L’édito de Géraldine Savary: «Sainte Catherine ou Saint Valentin»?

Geraldine savary edito

«La fête de l’amour n’est pas exempte non plus d’obligations de service», rappelle Géraldine Savary.

© Anoush Abrar

Il y a quelque temps, je passais trois semaines à Berlin, complètement seule pour la première fois de ma vie. Trop court pour souffrir du sentiment d’abandon, mais assez long pour constater la difficulté de manger en tête à tête avec soi-même, la condescendance de ceux qui vous observent en douce et la quasi-impossibilité de boire un cocktail dans un bar sans avoir l’air d’une abandonnée de la vie en quête désespérée de compagnie. Une amie à qui je racontais l’expérience m’a dit:

«Essaie le verre de rouge, ça fait poétesse.»

Solitaire sans souffrir de solitude

Joli stratagème pour éviter les jugements. Car il en faut, à lire le dossier que Geneviève Comby consacre dans ce numéro au célibat et aux regards souvent désapprobateurs qu’il fait naître. Toutes ces saintes Catherine assumées racontent pourtant l’envie de se retrouver elles-mêmes, d’avoir «une chambre à soi», de renoncer provisoirement à la quête d’un ou d’une partenaire; elles revendiquent le besoin du temps long, d’un itinéraire personnel résistant aux impatiences sociales ou familiales. Histoire de montrer qu’on peut être solitaire sans se sentir seule pour autant. Parfois, la nécessité a eu valeur de loi (divorce, rupture, séparation), parfois aussi de ces périodes difficiles, l’envie de liberté s’est enracinée.

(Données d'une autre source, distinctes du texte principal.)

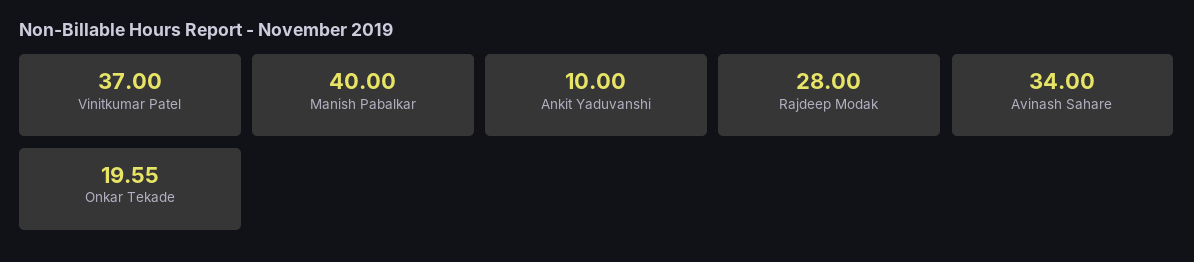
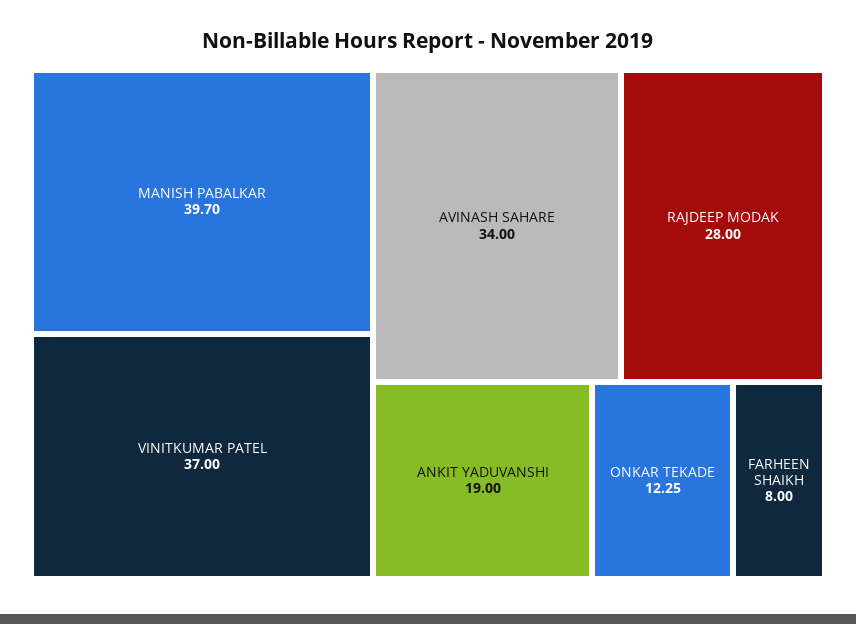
Manish Pabalkar: 40 -> 39.7
Ankit Yaduvanshi: 10 -> 19
Onkar Tekade: 19.55 -> 12.25
FARHEEN SHAIKH: none -> 8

On vous en parle donc dans ce numéro, le jour de la Saint-Valentin, comme un pied de nez aux injonctions. La fête de l’amour n’est pas exempte non plus d’obligations de service. Importée des Etats-Unis, comme le Black Friday ou la nuit d’Halloween, elle convulse, dans la même dévotion, la fièvre de consommation et les grands sentiments. Encore une fois, les interdits d’assumer pullulent.

Vous aimez? Vous êtes vendue au grand méchant d’outre-Atlantique. Vous détestez? Vous êtes rebelle au romantisme.

Dans une époque où les baisers s’égarent, privés de destination, et où les individus se confinent par obligation, il n’est pas inutile de rappeler que la beauté des rencontres n’est pas incompatible avec celle des impérieuses solitudes.